Assuming you're starting from scratch, unpack the archive once:

```
% tar xf gauntlet.$(today).noindex.tar.zst
```

(BSD tar (and apparently newer gnu tars) can detect and uncompress
most compression formats)

Then, either run a single process (easier to read):

```
% ./gauntlet/bin/gauntlet.rb gauntlet/*.noindex/?
```

Or max out your machine using xargs (note the `-P 16` and choose accordingly):

```
% ls -d gauntlet/*.noindex/?/? | time xargs -n 1 -P 16 ./gauntlet/bin/gauntlet.rb
```

In another terminal I usually monitor the progress like so:

```
% while true ; do clear; fd . -td -te gauntlet/*.noindex -X rmdir -p 2> /dev/null ; for D in gauntlet/*.noindex/? ; do echo -n "$D: "; fd .rb $D | wc -l ; done ; echo ; sleep 30 ; done
```

After this is run and done, there will be files left over that
couldn't be parsed.

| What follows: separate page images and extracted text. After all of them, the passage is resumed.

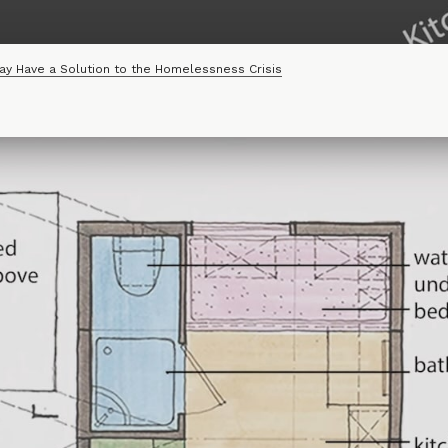
May Have a Solution to the Homelessness Crisis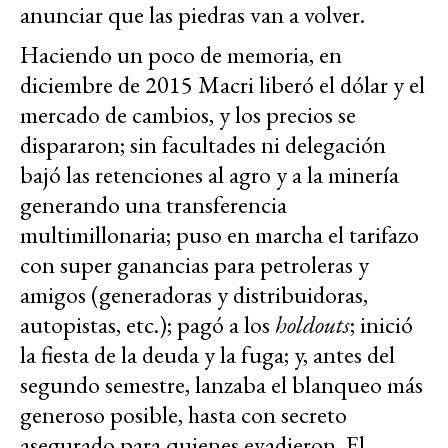
anunciar que las piedras van a volver.
Haciendo un poco de memoria, en
diciembre de 2015 Macri liberó el dólar y el
mercado de cambios, y los precios se
dispararon; sin facultades ni delegación
bajó las retenciones al agro y a la minería
generando una transferencia
multimillonaria; puso en marcha el tarifazo
con super ganancias para petroleras y
amigos (generadoras y distribuidoras,
autopistas, etc.); pagó a los
holdouts
; inició
la fiesta de la deuda y la fuga; y, antes del
segundo semestre, lanzaba el blanqueo más
generoso posible, hasta con secreto
asegurado para quienes evadieron. El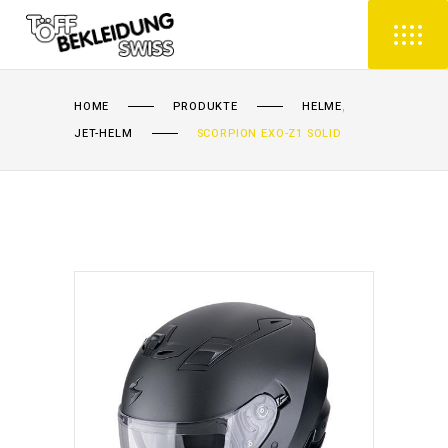
,
HOME
PRODUKTE
HELME
JET-HELM
SCORPION EXO-Z1 SOLID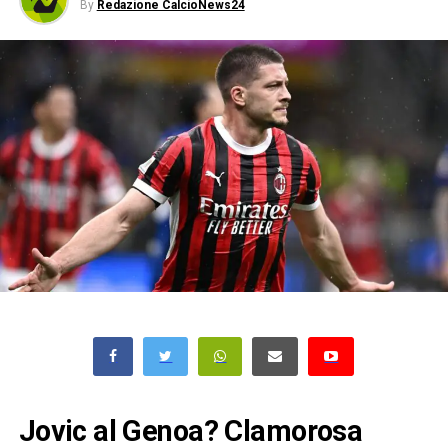
By
Redazione CalcioNews24
Jovic al Genoa? Clamorosa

There will also be a directory with a name like
`gauntlet.slow.1` of files that timed out. What I generally do is wait
for the first run to end and then start increasing the timeout and run
again on the timeout dir:

```
$ ls -d gauntlet.slow.1/*.noindex/?/? | RP_TIMEOUT=30 time xargs -n 1 -P 16 ./gauntlet/bin/gauntlet.rb
# or:
$ RP_TIMEOUT=30 time ./gauntlet/bin/gauntlet.rb gauntlet.slow.*
$ RP_TIMEOUT=60 time ./gauntlet/bin/gauntlet.rb gauntlet.slow.*
$ fd -tf . gauntlet.slow.60/
gauntlet.slow.60/gauntlet.2025-10-22.new.noindex/2/f/f/2ff00bbd2ee63b2145d247570c130823dce2b9fe.rb
gauntlet.slow.60/gauntlet.2025-10-22.new.noindex/a/a/4/aa44d5a214217036425bf8fce5a7ab5b0e04fd92.rb
```

for the most part, you wind up with absurdly large generated ruby files:

```
10022 $ wc -l gauntlet.slow.60/*/?/?/?/*.rb
  412444 gauntlet.slow.60/gauntlet.2025-10-22.new.noindex/2/f/f/2ff00bbd2ee63b2145d247570c130823dce2b9fe.rb
  295249 gauntlet.slow.60/gauntlet.2025-10-22.new.noindex/a/a/4/aa44d5a214217036425bf8fce5a7ab5b0e04fd92.rb
  707693 total
```

and I don't care so much about these.